Thanks for the help on the definition guys.![]()
Thanks for the help on the definition guys.![]()
The Long Boy makes me think of times when you think you see something in the mirror out of the corner of your eye and you spin round and nothing's there....
****shivers
One of the most frightening features of it is that you can't really see it and therefor really are unable to even imagine it. It is everything and nothing.

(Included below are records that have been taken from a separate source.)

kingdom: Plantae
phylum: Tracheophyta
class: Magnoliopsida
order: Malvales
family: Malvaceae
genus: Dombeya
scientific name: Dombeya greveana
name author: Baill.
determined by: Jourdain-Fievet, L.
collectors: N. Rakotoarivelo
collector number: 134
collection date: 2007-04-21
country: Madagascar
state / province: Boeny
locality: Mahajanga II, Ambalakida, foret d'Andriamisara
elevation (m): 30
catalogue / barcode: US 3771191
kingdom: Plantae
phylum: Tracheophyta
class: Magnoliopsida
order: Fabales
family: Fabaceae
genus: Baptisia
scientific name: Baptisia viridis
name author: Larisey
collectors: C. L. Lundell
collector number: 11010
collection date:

I never thought of the piebald part as being "something wrong" with it. Like a piebald deer. So that just helped me out. He never describes the long boy with much detail. It was always a mystery. I knew what piebald meant, but never occured to me that he might have meant it as anything more than it's color, or mottling.
I also pictured it as some kind of big fat worm thing, with shadowy, blotchy coloring.
I have to read it again. And again.
The Long Boy really scared me, too. I think the main reason I was scared was because, to me anyway, it seemed like it was a "physical" form of the biblical "hell". You know, where the truly evil go. Kind of like saying, once you've seen Hell -- and Hell has seen you -- that it's always there just waiting to snatch you up. Well, that's what I took the mirrors and reflections in drinking glasses to mean.
Dumb, I know -- I don't even believe in a real Hell. But still, that's what the Long Boy represented to me, so it scared the daylights out of me, lol!
What she saw was a patchwork head and an eye dead yet aware, black as wellwater and wide as a sinkhole.
She saw an opening in it's blunt head and a vast straw of flesh, a shapeless endless thing with patches of hair.
She had an idea that her nights of sound sleep were over, she would have to avoid mirrors and water-glasses.